Monocarp had a sequence $$$a$$$ consisting of $$$n + m$$$ integers $$$a_1, a_2, \dots, a_{n + m}$$$. He painted the elements into two colors, red and blue; $$$n$$$ elements were painted red, all other $$$m$$$ elements were painted blue.

After painting the elements, he has written two sequences $$$r_1, r_2, \dots, r_n$$$ and $$$b_1, b_2, \dots, b_m$$$. The sequence $$$r$$$ consisted of all red elements of $$$a$$$ in the order they appeared in $$$a$$$; similarly, the sequence $$$b$$$ consisted of all blue elements of $$$a$$$ in the order they appeared in $$$a$$$ as well.

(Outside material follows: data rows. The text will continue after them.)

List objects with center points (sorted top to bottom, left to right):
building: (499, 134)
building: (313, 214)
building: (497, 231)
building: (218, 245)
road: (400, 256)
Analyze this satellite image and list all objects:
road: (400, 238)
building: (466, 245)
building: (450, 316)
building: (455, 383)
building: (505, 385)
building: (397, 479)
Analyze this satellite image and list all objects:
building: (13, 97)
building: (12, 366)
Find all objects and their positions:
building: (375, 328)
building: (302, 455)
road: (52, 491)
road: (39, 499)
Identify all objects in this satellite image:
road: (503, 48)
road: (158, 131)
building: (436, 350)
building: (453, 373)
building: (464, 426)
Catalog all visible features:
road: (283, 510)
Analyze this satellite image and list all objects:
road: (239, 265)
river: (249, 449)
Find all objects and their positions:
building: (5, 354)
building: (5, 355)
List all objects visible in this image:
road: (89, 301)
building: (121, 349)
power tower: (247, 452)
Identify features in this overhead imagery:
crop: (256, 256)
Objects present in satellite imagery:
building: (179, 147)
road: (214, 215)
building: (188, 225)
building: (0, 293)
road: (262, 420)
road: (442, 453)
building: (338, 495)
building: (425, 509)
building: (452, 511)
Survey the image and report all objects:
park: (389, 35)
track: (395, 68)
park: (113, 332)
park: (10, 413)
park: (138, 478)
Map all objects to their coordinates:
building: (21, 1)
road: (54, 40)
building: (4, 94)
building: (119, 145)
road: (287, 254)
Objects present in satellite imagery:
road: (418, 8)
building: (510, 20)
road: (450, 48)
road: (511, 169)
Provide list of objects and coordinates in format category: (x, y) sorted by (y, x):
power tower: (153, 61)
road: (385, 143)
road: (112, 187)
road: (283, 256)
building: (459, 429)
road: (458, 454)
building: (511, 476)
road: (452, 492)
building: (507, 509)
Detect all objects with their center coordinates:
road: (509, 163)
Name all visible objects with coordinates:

Unfortunately, the original sequence was lost, and Monocarp only has the sequences $$$r$$$ and $$$b$$$. He wants to restore the original sequence. In case there are multiple ways to restore it, he wants to choose a way to restore that maximizes the value of

$$$$$$f(a) = \max(0, a_1, (a_1 + a_2), (a_1 + a_2 + a_3), \dots, (a_1 + a_2 + a_3 + \dots + a_{n + m}))$$$$$$

Help Monocarp to calculate the maximum possible value of $$$f(a)$$$.